#### Your goal:
According to the forum thread below, where and on what date is the ESA and Astrium press conference about Herschel being held?

#### Document excerpt:
BEGIN

ESA and Astrium are jointly inviting the media to a press conference in Friedrichshafen, Germany, on 19 September 2007, to hear about Herschel far-infrared space observatory, a revolutionary spacecraft, its scientific objectives, and to view the very heart of its hardware. Journalists are allowed to make photos in the clean room!
djellison
If I could afford to take the time off work - I'd go - 400D and tripod in tow....but sadly, the grim reality of 'normal' life takes priority. I've already done Rosetta and Europlanet on my 'holiday' time.

Doug
ustrax
QUOTE (PhilCo126 @ Sep 13 2007, 07:46 PM) *
Anyone attending ?

ESA and Astrium are jointly inviting the media to a press conference in Friedrichshafen, Germany, on 19 September 2007, to hear about Herschel far-infrared space observatory, a revolutionary spacecraft, its scientific objectives, and to view the very heart of its hardware. Journalists are allowed to make photos in the clean room!


ESA release for the event, with lots of images, including a great animation of Herschel's build-up.
But this...man...this is a work of Art!... blink.gif
nprev
Yes, it is! blink.gif

HIFI has more stacked DB-9 connectors than I've ever seen in my life. Hope that doesn't cause problems...
GravityWaves
I'm not sure what's going to happen with TPF, last I read on it said it was "deferred indefinitely" which usually means canceled. However NASA is becoming a politically active topic again as the US Senate voted to include an additional billion for the 2008 budget.
Del Palmer
Although TPF funding has been problematic, it has thankfully been resolved for this year, which has enabled good progress in the TPF-I and TPF-C technology testbeds.
PhilCo126
Meanwhile, at HST's 18th anniversary, some new images of colliding galaxies were shown to the public:
http://sci.esa.int/science-e/www/object/in...fobjectid=42690
and
http://heritage.stsci.edu/
machi
My first information graphic (it's made in older IPE 6):



Graphic contains most of the space observatories (unmanned) observing electromagnetic radiation from deep space, which were observing for more than one month and which provide us with useful data. Horizontal scale is in years and main (left) vertical logarithmic scale represents wavelength of electromagnetic radiation in meters. First half of the right logarithmic scale depicts frequency of electromagnetic radiation and second half depicts energy of photon corresponding to wavelength of electromagnetic radiation.
Each observatory is represent by the rectangle, where width depicts lifetime, height depicts spectral coverage and color depicts state of origin (ESRO/ESA missions are labeled as "Europe"). Some observatories with significantly different areas of spectral coverage are represent with more than one rectangle. These rectangles are then connected by dotted lines.
john_s
Excellent! I always appreciate this kind of "big picture" graphic.

John
NGC3314
What John said - and it helps with realizing how much of the sky has (not) been under observation in various ways over time. This will send me scurrying back to see whether some of the early Cosmos and USNO piggyback experiments operated for more than a month (or was that already factored in to the selection?)

END

#### Dataset section:
BEGIN

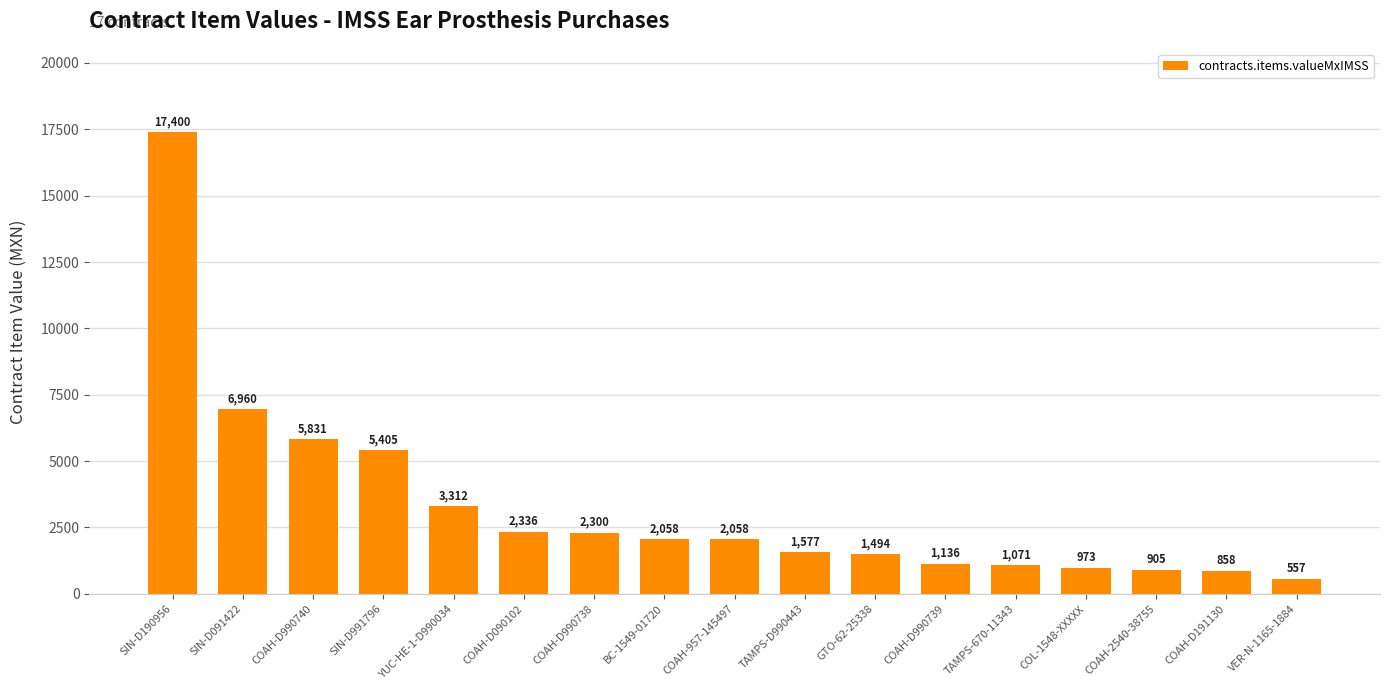

What is the value of the 15th bar from the left?

904.8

END

#### Reply:
Friedrichshafen, Germany, on 19 September 2007.